## [PROVIDED ENTRIES]

• • •

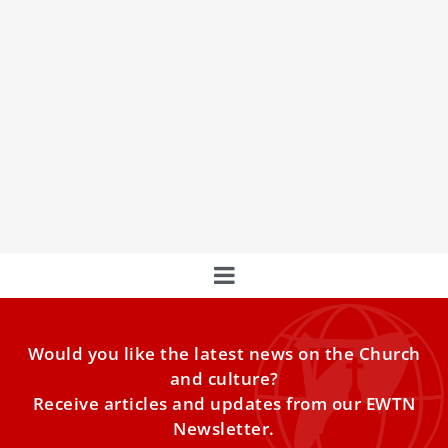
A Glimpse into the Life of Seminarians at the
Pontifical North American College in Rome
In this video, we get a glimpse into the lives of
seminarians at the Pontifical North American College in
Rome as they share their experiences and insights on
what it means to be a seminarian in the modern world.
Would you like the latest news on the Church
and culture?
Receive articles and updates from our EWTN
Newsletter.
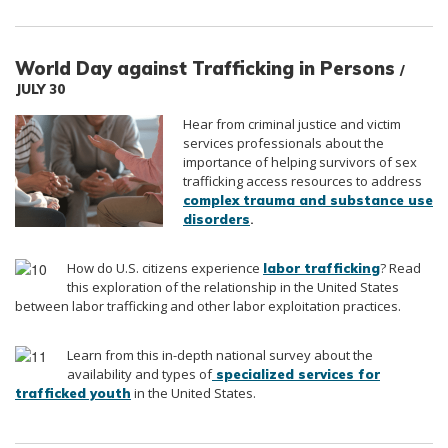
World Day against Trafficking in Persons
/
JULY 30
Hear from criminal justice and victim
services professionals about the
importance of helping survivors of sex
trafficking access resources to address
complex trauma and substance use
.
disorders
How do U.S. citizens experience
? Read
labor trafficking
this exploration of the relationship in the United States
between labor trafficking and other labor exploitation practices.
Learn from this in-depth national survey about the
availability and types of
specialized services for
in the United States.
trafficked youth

• • •

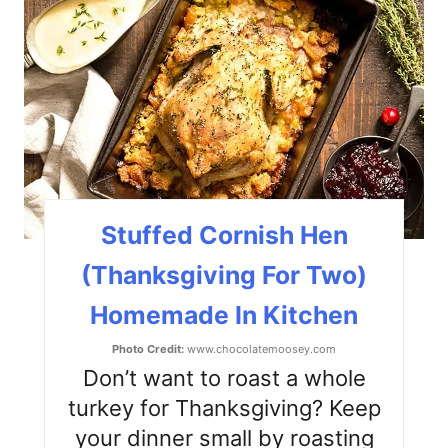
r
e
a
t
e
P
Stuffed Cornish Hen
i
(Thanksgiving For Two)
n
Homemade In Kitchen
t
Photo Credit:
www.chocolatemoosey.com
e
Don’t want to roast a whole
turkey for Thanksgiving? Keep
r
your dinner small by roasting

• • •

## [EXERCISE PROMPT]
Copy word for word the lines of the records above, starting at the line that contains "World Day against Trafficking in Persons" and ending after the line that contains "trafficked youth".

## [WRITTEN SOLUTION]
World Day against Trafficking in Persons
/
JULY 30
Hear from criminal justice and victim
services professionals about the
importance of helping survivors of sex
trafficking access resources to address
complex trauma and substance use
.
disorders
How do U.S. citizens experience
? Read
labor trafficking
this exploration of the relationship in the United States
between labor trafficking and other labor exploitation practices.
Learn from this in-depth national survey about the
availability and types of
specialized services for
in the United States.
trafficked youth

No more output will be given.